Fumaba un cigarrillo de marihuana si alguien se lo tendía, y la cocaína era agradable, pero en realidad nunca compraba. A veces la invitaban a una raya y se sentían insultados si una no mostraba interés y, de todos modos, a ella le gustaba bastante. Tal vez pensaran que la excitaba, que la calentaba más, como cuando a veces se encuentra un tipo que se pone un toque de cocaína en el pene, como si eso fuera algo tan especial para una que, cuando se lo hicieras, la felación fuese más buena todavía.

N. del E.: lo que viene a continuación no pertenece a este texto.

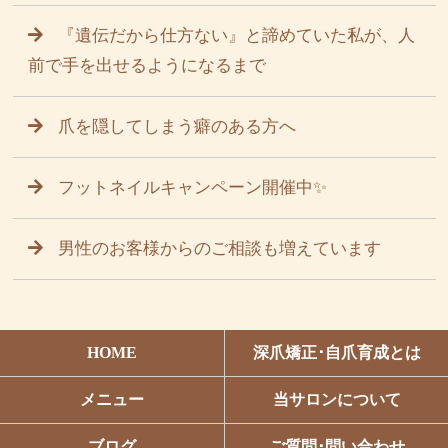
『遺伝だから仕方ない』と諦めていた私が、人
前で手を出せるようになるまで
爪を隠してしまう癖のある方へ
フットネイルキャンペーン開催中✨
男性のお客様からのご相談も増えています
HOME
深爪矯正･自爪育成とは
メニュー
当サロンについて
ブログ
ご質問･問い合わせ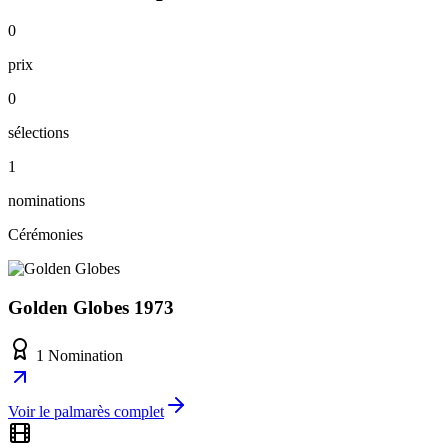
0
prix
0
sélections
1
nominations
Cérémonies
Golden Globes 1973
1 Nomination
Voir le palmarès complet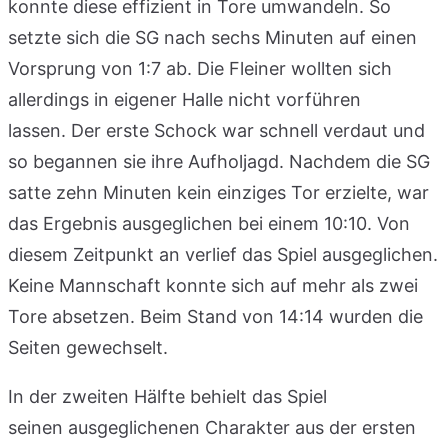
konnte diese effizient in Tore umwandeln. So
setzte sich die SG nach sechs Minuten auf einen
Vorsprung von 1:7 ab. Die Fleiner wollten sich
allerdings in eigener Halle nicht vorführen
lassen. Der erste Schock war schnell verdaut und
so begannen sie ihre Aufholjagd. Nachdem die SG
satte zehn Minuten kein einziges Tor erzielte, war
das Ergebnis ausgeglichen bei einem 10:10. Von
diesem Zeitpunkt an verlief das Spiel ausgeglichen.
Keine Mannschaft konnte sich auf mehr als zwei
Tore absetzen. Beim Stand von 14:14 wurden die
Seiten gewechselt.
In der zweiten Hälfte behielt das Spiel
seinen ausgeglichenen Charakter aus der ersten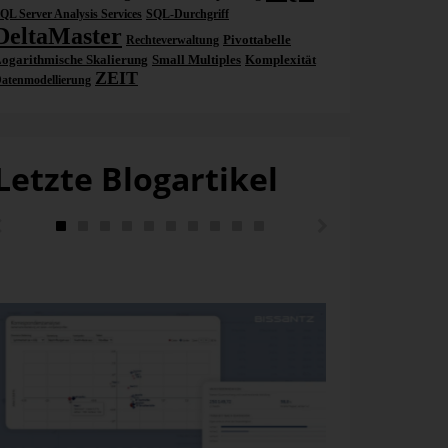
QL Server Analysis Services
SQL-Durchgriff
DeltaMaster
Pivottabelle
Rechteverwaltung
ogarithmische Skalierung
Small Multiples
Komplexität
ZEIT
atenmodellierung
Letzte Blogartikel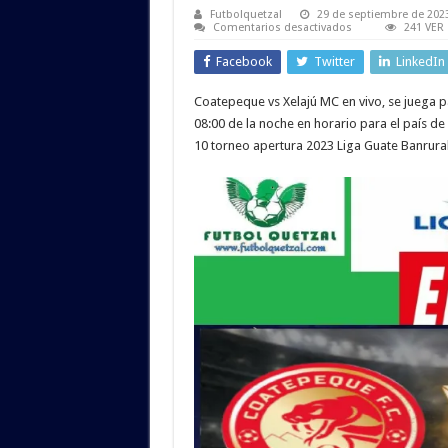
Futbolquetzal
29 de septiembre de 202
en
Comentarios desactivados
241 VER
VER
Coatepeque
Facebook
Twitter
LinkedIn
vs
Xelajú
MC
Coatepeque vs Xelajú MC en vivo, se juega p
EN
VIVO
08:00 de la noche en horario para el país d
ONLINE
TV
10 torneo apertura 2023 Liga Guate Banrural
EN
DIRECTO
Liga
Guate
Banrural
Apertura
2023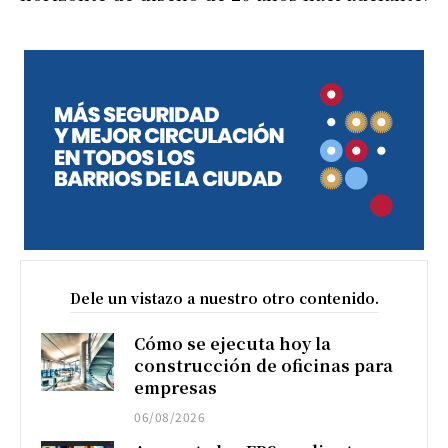
Dele un vistazo a nuestro otro contenido.
Cómo se ejecuta hoy la
construcción de oficinas para
empresas
06/08/2026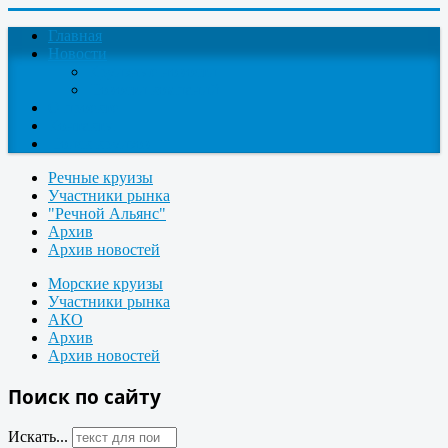
Главная
Новости
Круизные новости
Новости компаний
О проекте
Контакты
Поиск круизов
Речные круизы
Участники рынка
"Речной Альянс"
Архив
Архив новостей
Морские круизы
Участники рынка
АКО
Архив
Архив новостей
Поиск по сайту
Искать...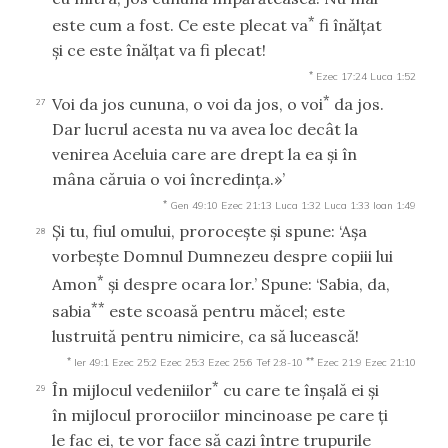
*
este cum a fost. Ce este plecat va
fi înălţat
şi ce este înălţat va fi plecat!
*
Ezec 17:24
Luca 1:52
*
Voi da jos cununa, o voi da jos, o voi
da jos.
27
Dar lucrul acesta nu va avea loc decât la
venirea Aceluia care are drept la ea şi în
mâna căruia o voi încredinţa.»’
*
Gen 49:10
Ezec 21:13
Luca 1:32
Luca 1:33
Ioan 1:49
Şi tu, fiul omului, proroceşte şi spune: ‘Aşa
28
vorbeşte Domnul Dumnezeu despre copiii lui
*
Amon
şi despre ocara lor.’ Spune: ‘Sabia, da,
**
sabia
este scoasă pentru măcel; este
lustruită pentru nimicire, ca să lucească!
*
**
Ier 49:1
Ezec 25:2
Ezec 25:3
Ezec 25:6
Tef 2:8-10
Ezec 21:9
Ezec 21:10
*
În mijlocul vedeniilor
cu care te înşală ei şi
29
în mijlocul prorociilor mincinoase pe care ţi
le fac ei, te vor face să cazi între trupurile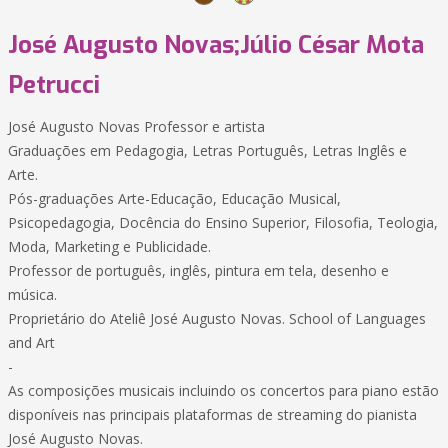
José Augusto Novas;Júlio César Mota
Petrucci
José Augusto Novas Professor e artista
Graduações em Pedagogia, Letras Português, Letras Inglês e
Arte.
Pós-graduações Arte-Educação, Educação Musical,
Psicopedagogia, Docência do Ensino Superior, Filosofia, Teologia,
Moda, Marketing e Publicidade.
Professor de português, inglês, pintura em tela, desenho e
música.
Proprietário do Ateliê José Augusto Novas. School of Languages
and Art
-
As composições musicais incluindo os concertos para piano estão
disponíveis nas principais plataformas de streaming do pianista
José Augusto Novas.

– ¿Eres adicta, Pammy? ¿Por dónde te das? ¿Por la nariz? ¿Entre los dedos del pie? ¿Conoces a algún traficante de los gordos? ¿Tienes un amigo que trafica, quizás?

Preguntas verdaderamente estúpidas. Como si no tuvieran un objetivo, como si más o menos bastara con hacer la pregunta. Sin embargo, era uno de ellos, el conductor, quien las hacía. Era el que estaba totalmente obsesionado por el tema de las drogas. El otro se dedicaba más a insultarla. «Coño apestoso, puta de mierda» y cosas así. Nauseabundos, si permitías que te afectara, pero en realidad muchos tipos son así cuando se excitan. Un tipo, al que ella se la debía de haber chupado cuatro o cinco veces, siempre en el coche, y que siempre era muy cortés, muy considerado antes y después, nunca brusco, pero siempre era la misma historia cuando ella se lo estaba haciendo y él estaba a punto de correrse. «Ah, tienes un coño de puta, un coño de puta, pero me gustaría que estuvieras muerta. Oh, quiero que te mueras, quisiera que estuvieras muerta, coño de mierda.» Horrible, sencillamente horrible, pero, salvo por eso, era un perfecto caballero y pagaba cincuenta dólares cada vez y nunca tardaba en tener el orgasmo. Entonces, ¿qué problema había si ella lo hacía bien con la boca?

Pasaron, pues, a la parte trasera de la furgoneta, que estaba bien preparada con un colchón, lo que de verdad la hacía cómoda, y habría sido cómoda si ella hubiese podido relajarse, pero no podía con aquellos tipos, porque eran demasiado raros. ¿Cómo podía una relajarse?